## What is being asked
Look through the lines below for the word "same", and copy every line that has it.

Information section start

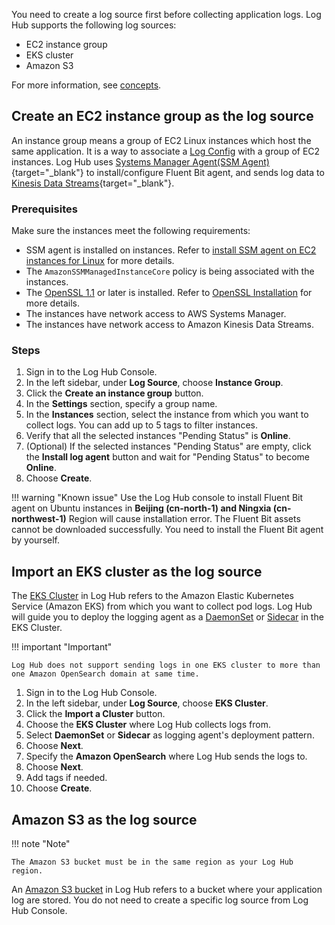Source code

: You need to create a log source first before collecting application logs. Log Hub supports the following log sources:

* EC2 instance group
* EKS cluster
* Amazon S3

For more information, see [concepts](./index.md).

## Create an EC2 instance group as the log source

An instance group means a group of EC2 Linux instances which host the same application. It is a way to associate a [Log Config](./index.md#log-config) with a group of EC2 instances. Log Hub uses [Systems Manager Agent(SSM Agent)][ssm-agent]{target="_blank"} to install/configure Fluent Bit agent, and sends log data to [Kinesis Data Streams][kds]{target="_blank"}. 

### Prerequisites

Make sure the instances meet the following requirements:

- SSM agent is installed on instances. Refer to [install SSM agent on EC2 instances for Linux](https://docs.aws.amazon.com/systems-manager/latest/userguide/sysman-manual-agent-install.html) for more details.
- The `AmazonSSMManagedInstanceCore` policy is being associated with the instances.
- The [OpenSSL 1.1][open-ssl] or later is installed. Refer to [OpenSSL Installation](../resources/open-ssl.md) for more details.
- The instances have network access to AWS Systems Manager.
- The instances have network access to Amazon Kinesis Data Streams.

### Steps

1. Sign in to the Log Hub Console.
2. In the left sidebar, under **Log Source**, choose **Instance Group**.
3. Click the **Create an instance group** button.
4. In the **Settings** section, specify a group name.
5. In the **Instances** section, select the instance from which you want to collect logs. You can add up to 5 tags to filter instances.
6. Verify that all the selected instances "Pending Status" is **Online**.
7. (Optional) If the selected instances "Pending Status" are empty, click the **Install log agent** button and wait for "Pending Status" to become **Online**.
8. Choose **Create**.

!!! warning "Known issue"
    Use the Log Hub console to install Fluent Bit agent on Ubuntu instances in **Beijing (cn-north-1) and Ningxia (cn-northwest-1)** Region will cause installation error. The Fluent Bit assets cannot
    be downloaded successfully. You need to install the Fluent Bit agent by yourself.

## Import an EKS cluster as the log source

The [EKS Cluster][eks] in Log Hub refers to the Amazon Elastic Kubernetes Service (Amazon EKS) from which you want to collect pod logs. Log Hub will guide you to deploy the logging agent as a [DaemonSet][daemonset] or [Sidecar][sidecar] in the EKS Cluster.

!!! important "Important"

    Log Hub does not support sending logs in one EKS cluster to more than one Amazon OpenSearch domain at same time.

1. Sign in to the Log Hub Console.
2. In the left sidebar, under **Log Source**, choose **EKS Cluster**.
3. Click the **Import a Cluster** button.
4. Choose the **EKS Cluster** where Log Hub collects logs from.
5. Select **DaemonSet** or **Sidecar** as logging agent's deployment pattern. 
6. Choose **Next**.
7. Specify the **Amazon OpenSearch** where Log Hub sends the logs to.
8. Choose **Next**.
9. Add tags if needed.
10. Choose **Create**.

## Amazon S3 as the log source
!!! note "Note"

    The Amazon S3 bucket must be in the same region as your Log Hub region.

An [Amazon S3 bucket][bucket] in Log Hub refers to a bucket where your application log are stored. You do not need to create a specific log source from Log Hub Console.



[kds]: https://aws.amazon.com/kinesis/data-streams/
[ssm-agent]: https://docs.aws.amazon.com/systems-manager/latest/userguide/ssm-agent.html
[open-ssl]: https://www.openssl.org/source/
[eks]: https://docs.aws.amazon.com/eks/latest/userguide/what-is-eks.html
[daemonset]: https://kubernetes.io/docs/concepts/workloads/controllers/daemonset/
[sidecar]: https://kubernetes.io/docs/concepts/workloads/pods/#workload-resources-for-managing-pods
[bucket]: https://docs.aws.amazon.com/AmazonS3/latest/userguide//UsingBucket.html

Information section end

## Exercise result
An instance group means a group of EC2 Linux instances which host the same application. It is a way to associate a [Log Config](./index.md#log-config) with a group of EC2 instances. Log Hub uses [Systems Manager Agent(SSM Agent)][ssm-agent]{target="_blank"} to install/configure Fluent Bit agent, and sends log data to [Kinesis Data Streams][kds]{target="_blank"}. 
    Log Hub does not support sending logs in one EKS cluster to more than one Amazon OpenSearch domain at same time.
    The Amazon S3 bucket must be in the same region as your Log Hub region.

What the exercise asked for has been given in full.